• _YOUR TASK_: The entries follow. Copy every line in which "равен" appears.

• _Data items_:
=== Begin Enclosure ===

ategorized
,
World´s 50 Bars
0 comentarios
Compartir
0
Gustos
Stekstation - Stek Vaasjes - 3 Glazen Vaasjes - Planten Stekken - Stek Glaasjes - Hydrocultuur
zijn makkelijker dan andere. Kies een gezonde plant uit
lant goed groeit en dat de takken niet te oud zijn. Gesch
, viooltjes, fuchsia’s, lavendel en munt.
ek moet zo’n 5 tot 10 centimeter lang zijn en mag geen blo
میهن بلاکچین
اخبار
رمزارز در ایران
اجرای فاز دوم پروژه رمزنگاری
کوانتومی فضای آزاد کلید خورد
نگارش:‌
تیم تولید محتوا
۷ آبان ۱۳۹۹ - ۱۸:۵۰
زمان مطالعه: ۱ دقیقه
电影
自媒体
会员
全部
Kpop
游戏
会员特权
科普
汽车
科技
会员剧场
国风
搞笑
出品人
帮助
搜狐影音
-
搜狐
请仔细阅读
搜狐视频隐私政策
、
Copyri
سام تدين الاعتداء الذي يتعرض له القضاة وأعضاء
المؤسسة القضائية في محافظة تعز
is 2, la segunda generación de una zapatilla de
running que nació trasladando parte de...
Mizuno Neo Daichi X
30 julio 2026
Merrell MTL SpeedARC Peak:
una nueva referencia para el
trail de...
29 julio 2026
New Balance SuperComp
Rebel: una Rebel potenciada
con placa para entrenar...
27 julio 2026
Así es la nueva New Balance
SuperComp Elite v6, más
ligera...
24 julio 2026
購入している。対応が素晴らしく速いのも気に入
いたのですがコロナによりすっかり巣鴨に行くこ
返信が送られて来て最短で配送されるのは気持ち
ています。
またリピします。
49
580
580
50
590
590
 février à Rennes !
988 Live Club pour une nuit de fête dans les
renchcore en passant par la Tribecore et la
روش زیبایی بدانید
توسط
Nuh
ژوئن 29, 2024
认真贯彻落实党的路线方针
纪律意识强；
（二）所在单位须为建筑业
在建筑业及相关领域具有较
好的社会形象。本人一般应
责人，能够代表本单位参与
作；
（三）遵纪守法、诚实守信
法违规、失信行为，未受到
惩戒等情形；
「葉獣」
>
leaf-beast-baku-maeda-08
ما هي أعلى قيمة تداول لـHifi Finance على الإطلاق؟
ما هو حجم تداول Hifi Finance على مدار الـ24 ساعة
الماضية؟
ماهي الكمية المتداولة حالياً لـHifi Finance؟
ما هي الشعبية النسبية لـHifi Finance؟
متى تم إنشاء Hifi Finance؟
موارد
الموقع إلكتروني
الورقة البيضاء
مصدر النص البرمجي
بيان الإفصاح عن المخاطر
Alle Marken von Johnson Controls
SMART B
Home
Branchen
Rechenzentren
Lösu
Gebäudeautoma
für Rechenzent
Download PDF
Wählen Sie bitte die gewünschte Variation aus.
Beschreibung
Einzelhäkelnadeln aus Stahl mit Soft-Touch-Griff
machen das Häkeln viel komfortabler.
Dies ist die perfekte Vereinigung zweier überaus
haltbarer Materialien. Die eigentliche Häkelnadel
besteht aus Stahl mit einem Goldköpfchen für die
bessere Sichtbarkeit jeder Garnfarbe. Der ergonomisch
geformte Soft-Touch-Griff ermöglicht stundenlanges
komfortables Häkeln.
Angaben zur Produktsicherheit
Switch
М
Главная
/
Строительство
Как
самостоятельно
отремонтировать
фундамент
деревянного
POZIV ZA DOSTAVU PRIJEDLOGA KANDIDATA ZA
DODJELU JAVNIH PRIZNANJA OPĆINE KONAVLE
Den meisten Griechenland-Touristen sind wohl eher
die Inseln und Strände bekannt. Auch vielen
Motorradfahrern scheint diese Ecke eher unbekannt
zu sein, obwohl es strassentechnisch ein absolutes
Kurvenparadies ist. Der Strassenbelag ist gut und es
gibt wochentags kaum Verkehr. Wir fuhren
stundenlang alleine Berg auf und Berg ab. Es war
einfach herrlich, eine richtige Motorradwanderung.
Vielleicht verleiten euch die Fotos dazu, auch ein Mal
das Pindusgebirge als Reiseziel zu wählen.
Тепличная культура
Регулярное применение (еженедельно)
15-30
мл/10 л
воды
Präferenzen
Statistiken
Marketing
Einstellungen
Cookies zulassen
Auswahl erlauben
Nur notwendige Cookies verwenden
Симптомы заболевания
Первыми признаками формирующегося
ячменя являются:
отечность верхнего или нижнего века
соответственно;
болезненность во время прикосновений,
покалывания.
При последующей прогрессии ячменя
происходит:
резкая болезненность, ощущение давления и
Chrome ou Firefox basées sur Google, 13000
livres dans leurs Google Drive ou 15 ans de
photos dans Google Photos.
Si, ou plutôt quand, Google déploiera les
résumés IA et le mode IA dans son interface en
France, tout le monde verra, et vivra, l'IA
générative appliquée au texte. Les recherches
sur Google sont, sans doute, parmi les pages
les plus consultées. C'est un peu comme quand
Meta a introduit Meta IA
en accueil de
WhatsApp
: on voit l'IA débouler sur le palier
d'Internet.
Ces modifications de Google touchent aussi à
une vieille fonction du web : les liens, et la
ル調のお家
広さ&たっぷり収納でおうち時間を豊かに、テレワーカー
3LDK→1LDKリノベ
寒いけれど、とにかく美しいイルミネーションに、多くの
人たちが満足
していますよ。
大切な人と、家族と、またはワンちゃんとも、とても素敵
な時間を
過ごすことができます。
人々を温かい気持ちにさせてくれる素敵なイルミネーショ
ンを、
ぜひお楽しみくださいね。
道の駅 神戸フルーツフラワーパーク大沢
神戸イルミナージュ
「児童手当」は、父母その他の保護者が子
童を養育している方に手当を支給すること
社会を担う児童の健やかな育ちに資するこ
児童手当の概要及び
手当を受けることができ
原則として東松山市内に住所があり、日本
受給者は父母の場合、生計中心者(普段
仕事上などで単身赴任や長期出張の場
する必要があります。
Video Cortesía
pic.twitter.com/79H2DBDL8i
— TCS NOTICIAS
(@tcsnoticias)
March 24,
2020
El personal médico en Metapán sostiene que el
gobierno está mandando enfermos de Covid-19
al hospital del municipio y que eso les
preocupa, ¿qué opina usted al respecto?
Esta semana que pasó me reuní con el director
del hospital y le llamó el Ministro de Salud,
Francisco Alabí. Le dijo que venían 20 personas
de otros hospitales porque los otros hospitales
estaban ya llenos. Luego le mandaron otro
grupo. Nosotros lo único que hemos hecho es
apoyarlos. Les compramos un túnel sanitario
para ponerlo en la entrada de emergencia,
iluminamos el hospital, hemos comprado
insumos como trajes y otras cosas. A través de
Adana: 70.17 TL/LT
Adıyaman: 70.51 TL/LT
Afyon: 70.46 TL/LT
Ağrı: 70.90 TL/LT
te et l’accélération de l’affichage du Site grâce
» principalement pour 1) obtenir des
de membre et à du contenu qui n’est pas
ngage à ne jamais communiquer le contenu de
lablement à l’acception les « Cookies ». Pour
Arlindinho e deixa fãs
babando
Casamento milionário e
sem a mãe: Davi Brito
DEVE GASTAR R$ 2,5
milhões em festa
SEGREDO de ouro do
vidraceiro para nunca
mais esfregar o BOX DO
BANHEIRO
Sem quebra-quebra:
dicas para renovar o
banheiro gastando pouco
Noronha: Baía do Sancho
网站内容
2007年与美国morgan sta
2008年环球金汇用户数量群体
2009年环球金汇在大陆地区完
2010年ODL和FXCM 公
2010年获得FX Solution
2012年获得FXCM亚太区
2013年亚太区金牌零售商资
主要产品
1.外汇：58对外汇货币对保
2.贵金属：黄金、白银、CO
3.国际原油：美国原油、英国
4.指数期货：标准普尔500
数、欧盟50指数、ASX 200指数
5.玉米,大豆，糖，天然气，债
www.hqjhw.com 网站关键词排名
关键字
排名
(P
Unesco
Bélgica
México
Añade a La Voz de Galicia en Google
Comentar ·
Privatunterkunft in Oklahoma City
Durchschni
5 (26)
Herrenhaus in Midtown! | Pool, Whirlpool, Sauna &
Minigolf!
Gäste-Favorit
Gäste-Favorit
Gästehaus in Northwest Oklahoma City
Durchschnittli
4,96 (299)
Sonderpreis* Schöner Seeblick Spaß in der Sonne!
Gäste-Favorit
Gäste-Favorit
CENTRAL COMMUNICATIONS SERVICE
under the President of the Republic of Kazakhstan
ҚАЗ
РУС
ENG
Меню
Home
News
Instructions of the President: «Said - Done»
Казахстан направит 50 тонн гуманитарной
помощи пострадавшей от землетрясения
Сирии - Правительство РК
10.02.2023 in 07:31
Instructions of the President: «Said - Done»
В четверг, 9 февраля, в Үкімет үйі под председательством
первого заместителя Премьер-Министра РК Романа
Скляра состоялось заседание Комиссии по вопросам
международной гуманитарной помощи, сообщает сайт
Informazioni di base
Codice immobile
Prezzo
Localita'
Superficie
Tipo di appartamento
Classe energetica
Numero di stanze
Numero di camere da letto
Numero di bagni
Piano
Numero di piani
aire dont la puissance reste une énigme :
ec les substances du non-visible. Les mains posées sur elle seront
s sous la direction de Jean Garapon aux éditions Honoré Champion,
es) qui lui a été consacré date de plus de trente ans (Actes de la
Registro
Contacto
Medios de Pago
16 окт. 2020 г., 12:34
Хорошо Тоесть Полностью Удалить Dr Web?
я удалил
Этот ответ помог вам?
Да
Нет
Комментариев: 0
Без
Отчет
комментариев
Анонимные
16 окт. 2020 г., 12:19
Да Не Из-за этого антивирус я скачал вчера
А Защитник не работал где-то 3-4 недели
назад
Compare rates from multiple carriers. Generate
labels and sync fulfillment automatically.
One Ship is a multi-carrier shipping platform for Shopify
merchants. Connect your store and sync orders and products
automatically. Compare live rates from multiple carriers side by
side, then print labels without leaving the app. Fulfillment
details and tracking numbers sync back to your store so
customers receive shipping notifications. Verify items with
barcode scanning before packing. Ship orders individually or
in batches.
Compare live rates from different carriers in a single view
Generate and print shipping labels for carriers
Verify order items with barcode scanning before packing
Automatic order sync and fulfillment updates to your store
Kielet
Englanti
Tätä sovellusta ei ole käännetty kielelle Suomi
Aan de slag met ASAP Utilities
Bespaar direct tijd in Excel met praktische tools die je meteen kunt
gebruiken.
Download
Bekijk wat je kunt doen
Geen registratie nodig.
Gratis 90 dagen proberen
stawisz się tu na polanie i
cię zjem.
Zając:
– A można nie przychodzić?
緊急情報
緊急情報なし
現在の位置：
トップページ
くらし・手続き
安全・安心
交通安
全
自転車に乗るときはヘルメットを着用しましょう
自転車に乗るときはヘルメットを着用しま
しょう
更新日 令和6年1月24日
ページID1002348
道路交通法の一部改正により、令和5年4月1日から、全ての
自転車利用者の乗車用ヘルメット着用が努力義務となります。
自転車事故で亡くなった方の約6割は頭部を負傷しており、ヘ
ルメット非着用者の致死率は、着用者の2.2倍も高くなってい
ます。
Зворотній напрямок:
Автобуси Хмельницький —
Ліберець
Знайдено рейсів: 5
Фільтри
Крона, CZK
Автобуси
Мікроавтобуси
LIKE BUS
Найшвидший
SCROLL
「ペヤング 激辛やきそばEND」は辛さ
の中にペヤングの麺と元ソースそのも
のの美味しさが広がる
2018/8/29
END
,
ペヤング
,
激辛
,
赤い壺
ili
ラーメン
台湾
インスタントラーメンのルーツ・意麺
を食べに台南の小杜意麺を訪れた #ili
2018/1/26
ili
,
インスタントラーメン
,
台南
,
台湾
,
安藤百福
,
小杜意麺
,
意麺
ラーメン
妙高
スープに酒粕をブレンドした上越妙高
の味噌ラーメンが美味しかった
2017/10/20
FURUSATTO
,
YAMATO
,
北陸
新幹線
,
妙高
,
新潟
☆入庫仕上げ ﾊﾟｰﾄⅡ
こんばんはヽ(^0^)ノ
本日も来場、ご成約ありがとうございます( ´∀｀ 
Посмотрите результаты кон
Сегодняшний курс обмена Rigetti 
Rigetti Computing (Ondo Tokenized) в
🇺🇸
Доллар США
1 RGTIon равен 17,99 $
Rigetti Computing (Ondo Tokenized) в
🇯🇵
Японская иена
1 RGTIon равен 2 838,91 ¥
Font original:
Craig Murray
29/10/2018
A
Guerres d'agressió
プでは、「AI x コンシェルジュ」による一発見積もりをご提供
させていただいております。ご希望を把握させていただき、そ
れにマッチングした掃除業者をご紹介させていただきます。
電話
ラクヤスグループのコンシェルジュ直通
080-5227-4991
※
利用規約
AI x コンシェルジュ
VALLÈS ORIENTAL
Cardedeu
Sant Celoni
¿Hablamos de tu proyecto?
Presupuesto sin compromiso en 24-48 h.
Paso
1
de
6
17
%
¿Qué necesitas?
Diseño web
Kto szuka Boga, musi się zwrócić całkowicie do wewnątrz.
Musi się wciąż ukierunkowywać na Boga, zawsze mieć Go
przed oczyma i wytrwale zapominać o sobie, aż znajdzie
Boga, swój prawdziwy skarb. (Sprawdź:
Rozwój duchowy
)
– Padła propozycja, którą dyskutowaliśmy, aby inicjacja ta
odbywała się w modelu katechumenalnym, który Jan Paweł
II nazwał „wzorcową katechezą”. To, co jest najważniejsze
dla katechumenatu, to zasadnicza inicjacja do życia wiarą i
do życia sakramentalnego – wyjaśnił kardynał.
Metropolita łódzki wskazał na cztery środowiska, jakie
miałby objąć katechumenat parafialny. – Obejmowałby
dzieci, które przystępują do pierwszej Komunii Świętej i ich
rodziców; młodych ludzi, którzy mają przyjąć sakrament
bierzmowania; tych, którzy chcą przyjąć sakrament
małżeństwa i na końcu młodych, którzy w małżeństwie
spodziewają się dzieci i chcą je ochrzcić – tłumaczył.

=== End Enclosure ===

• _TASK RESPONSE_:
1 RGTIon равен 17,99 $
1 RGTIon равен 2 838,91 ¥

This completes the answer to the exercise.